------ SUPPLIED MATERIAL

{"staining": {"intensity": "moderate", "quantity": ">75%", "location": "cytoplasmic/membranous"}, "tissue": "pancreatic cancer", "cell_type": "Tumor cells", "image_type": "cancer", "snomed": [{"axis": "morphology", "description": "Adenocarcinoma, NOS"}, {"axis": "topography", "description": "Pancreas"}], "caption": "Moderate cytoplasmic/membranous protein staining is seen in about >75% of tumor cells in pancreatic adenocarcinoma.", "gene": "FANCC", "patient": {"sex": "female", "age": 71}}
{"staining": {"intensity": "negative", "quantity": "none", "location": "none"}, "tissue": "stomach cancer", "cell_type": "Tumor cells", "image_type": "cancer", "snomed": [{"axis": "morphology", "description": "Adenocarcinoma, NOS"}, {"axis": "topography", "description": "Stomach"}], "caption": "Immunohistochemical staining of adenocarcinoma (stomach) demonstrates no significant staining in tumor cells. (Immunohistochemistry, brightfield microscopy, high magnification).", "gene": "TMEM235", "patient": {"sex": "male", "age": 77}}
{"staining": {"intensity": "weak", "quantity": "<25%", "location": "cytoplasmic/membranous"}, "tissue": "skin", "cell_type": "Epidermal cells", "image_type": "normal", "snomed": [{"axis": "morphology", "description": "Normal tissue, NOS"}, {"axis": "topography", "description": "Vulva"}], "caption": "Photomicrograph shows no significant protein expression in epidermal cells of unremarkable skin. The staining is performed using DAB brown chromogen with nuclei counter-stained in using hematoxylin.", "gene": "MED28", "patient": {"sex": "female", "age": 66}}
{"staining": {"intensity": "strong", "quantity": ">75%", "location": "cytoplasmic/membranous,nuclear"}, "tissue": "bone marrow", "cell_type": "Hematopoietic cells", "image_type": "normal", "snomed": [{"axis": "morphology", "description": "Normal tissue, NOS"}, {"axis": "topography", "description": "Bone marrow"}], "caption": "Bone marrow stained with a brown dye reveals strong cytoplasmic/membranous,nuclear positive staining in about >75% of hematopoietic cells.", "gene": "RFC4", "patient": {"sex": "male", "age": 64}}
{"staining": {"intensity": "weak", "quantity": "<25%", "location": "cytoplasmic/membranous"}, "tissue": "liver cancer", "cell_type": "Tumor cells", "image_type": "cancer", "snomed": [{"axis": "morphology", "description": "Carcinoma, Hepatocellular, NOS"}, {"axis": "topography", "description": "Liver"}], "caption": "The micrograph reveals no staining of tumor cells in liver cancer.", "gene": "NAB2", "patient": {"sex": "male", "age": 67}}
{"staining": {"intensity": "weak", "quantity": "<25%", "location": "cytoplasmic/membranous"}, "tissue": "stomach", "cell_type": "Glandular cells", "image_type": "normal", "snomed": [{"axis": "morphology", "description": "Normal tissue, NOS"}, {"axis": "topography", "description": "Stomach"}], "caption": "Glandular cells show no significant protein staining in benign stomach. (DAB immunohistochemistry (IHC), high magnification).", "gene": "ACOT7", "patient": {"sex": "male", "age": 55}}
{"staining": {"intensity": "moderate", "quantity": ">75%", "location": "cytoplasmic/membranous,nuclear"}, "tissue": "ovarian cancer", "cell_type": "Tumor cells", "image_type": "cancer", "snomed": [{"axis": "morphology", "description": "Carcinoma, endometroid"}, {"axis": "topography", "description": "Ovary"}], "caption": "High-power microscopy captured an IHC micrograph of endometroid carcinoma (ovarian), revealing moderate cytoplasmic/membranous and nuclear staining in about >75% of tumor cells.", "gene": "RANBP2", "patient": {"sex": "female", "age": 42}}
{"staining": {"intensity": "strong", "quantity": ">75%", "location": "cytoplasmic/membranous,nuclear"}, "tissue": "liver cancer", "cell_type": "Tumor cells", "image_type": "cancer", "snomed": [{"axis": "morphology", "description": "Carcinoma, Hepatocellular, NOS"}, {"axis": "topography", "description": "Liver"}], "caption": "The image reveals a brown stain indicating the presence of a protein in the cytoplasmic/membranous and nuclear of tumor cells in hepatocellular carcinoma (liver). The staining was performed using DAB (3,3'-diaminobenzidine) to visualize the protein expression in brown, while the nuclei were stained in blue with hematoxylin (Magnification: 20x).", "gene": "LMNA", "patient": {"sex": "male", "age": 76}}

------------

## [TASK INSTRUCTIONS]
An exact retyping of every line in the records is needed.

## [ANSWER TO THIS EXERCISE]
{"staining": {"intensity": "moderate", "quantity": ">75%", "location": "cytoplasmic/membranous"}, "tissue": "pancreatic cancer", "cell_type": "Tumor cells", "image_type": "cancer", "snomed": [{"axis": "morphology", "description": "Adenocarcinoma, NOS"}, {"axis": "topography", "description": "Pancreas"}], "caption": "Moderate cytoplasmic/membranous protein staining is seen in about >75% of tumor cells in pancreatic adenocarcinoma.", "gene": "FANCC", "patient": {"sex": "female", "age": 71}}
{"staining": {"intensity": "negative", "quantity": "none", "location": "none"}, "tissue": "stomach cancer", "cell_type": "Tumor cells", "image_type": "cancer", "snomed": [{"axis": "morphology", "description": "Adenocarcinoma, NOS"}, {"axis": "topography", "description": "Stomach"}], "caption": "Immunohistochemical staining of adenocarcinoma (stomach) demonstrates no significant staining in tumor cells. (Immunohistochemistry, brightfield microscopy, high magnification).", "gene": "TMEM235", "patient": {"sex": "male", "age": 77}}
{"staining": {"intensity": "weak", "quantity": "<25%", "location": "cytoplasmic/membranous"}, "tissue": "skin", "cell_type": "Epidermal cells", "image_type": "normal", "snomed": [{"axis": "morphology", "description": "Normal tissue, NOS"}, {"axis": "topography", "description": "Vulva"}], "caption": "Photomicrograph shows no significant protein expression in epidermal cells of unremarkable skin. The staining is performed using DAB brown chromogen with nuclei counter-stained in using hematoxylin.", "gene": "MED28", "patient": {"sex": "female", "age": 66}}
{"staining": {"intensity": "strong", "quantity": ">75%", "location": "cytoplasmic/membranous,nuclear"}, "tissue": "bone marrow", "cell_type": "Hematopoietic cells", "image_type": "normal", "snomed": [{"axis": "morphology", "description": "Normal tissue, NOS"}, {"axis": "topography", "description": "Bone marrow"}], "caption": "Bone marrow stained with a brown dye reveals strong cytoplasmic/membranous,nuclear positive staining in about >75% of hematopoietic cells.", "gene": "RFC4", "patient": {"sex": "male", "age": 64}}
{"staining": {"intensity": "weak", "quantity": "<25%", "location": "cytoplasmic/membranous"}, "tissue": "liver cancer", "cell_type": "Tumor cells", "image_type": "cancer", "snomed": [{"axis": "morphology", "description": "Carcinoma, Hepatocellular, NOS"}, {"axis": "topography", "description": "Liver"}], "caption": "The micrograph reveals no staining of tumor cells in liver cancer.", "gene": "NAB2", "patient": {"sex": "male", "age": 67}}
{"staining": {"intensity": "weak", "quantity": "<25%", "location": "cytoplasmic/membranous"}, "tissue": "stomach", "cell_type": "Glandular cells", "image_type": "normal", "snomed": [{"axis": "morphology", "description": "Normal tissue, NOS"}, {"axis": "topography", "description": "Stomach"}], "caption": "Glandular cells show no significant protein staining in benign stomach. (DAB immunohistochemistry (IHC), high magnification).", "gene": "ACOT7", "patient": {"sex": "male", "age": 55}}
{"staining": {"intensity": "moderate", "quantity": ">75%", "location": "cytoplasmic/membranous,nuclear"}, "tissue": "ovarian cancer", "cell_type": "Tumor cells", "image_type": "cancer", "snomed": [{"axis": "morphology", "description": "Carcinoma, endometroid"}, {"axis": "topography", "description": "Ovary"}], "caption": "High-power microscopy captured an IHC micrograph of endometroid carcinoma (ovarian), revealing moderate cytoplasmic/membranous and nuclear staining in about >75% of tumor cells.", "gene": "RANBP2", "patient": {"sex": "female", "age": 42}}
{"staining": {"intensity": "strong", "quantity": ">75%", "location": "cytoplasmic/membranous,nuclear"}, "tissue": "liver cancer", "cell_type": "Tumor cells", "image_type": "cancer", "snomed": [{"axis": "morphology", "description": "Carcinoma, Hepatocellular, NOS"}, {"axis": "topography", "description": "Liver"}], "caption": "The image reveals a brown stain indicating the presence of a protein in the cytoplasmic/membranous and nuclear of tumor cells in hepatocellular carcinoma (liver). The staining was performed using DAB (3,3'-diaminobenzidine) to visualize the protein expression in brown, while the nuclei were stained in blue with hematoxylin (Magnification: 20x).", "gene": "LMNA", "patient": {"sex": "male", "age": 76}}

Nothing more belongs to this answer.